Provided records below:

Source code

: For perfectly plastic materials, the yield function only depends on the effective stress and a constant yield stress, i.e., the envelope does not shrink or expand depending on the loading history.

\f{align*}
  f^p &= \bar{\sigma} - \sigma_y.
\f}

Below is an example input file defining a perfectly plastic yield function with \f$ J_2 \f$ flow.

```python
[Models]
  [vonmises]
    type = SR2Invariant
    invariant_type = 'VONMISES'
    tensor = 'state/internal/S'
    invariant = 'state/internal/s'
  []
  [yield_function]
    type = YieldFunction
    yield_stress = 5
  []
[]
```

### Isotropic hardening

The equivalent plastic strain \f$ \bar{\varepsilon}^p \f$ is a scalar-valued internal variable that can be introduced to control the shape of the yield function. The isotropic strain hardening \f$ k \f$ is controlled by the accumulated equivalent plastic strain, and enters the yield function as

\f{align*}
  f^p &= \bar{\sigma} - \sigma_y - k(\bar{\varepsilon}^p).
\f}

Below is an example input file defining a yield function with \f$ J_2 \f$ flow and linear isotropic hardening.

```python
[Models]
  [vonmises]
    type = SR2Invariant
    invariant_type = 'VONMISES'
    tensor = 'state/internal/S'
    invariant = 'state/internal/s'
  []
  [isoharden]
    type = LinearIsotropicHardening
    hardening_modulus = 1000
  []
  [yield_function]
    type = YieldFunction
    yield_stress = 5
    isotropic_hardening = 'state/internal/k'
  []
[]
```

End of Provided records.

# Required action
Work through the entries, filtering for the string "file", and copy each line that holds it.

# Result of the exercise
Below is an example input file defining a perfectly plastic yield function with \f$ J_2 \f$ flow.
Below is an example input file defining a yield function with \f$ J_2 \f$ flow and linear isotropic hardening.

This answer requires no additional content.